(QUOTED PASSAGE):
════════════════

The other thing which I should have mentioned earlier is
another good starting point would be to reinstate the annual
statement from Social Security, because we used to at least
see, you know, get the thing in the mail each year, which we
are not. And what would be a nice thing is if they could begin
sending that either in addition or alternatively by email, they
could include links to things like the Choose to Save
retirement calculator that EBRI sponsors, because then you
could actually connect people directly to these engines where
they can begin doing these calculations.
Senator Tester. Very good. Thank you.
Senator Vitter.
Senator Vitter. Thank you, Mr. Chairman, and thank you all
again.
Is it clear that this problem is worsening long term when
you factor out the recent recession and the current really sort
economy? I assume that is an immediate factor. But to talk
about long-term trends, you sort of have to back that out. So
is it clear once you back that out that the problem is getting
worse?
Mr. VanDerhei. If I could, we did our first national
assessment back in 2003 and updated it in 2010 and found
actually a significant reduction in the percentage of
households who were at risk, even though we had just gone
through the 2008-2009 financial market crisis. The number one
reason for that, and I realize this is something one needs to
think about for a second, is that what group is most at risk?
It is the low income.

════════════════

(DATA LISTING):
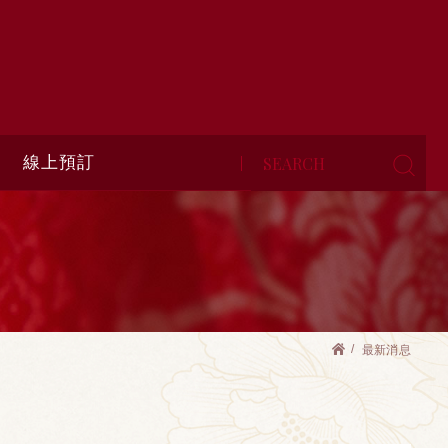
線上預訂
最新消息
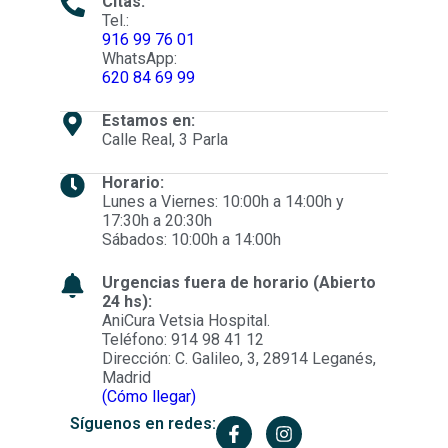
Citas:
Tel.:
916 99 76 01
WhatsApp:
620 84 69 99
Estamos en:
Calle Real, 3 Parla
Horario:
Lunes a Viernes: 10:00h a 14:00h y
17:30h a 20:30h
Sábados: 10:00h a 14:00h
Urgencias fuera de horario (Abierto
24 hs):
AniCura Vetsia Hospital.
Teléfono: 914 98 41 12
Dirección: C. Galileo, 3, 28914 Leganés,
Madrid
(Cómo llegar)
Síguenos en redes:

════════════════

(WORK TO BE COMPLETED): Rewrite the hearing transcript between "Is it clear that" and "most at risk?", inclusive, changing "significant" to "substantial".

(ANSWER BOX):
Is it clear that this problem is worsening long term when
you factor out the recent recession and the current really sort
economy? I assume that is an immediate factor. But to talk
about long-term trends, you sort of have to back that out. So
is it clear once you back that out that the problem is getting
worse?
Mr. VanDerhei. If I could, we did our first national
assessment back in 2003 and updated it in 2010 and found
actually a substantial reduction in the percentage of
households who were at risk, even though we had just gone
through the 2008-2009 financial market crisis. The number one
reason for that, and I realize this is something one needs to
think about for a second, is that what group is most at risk?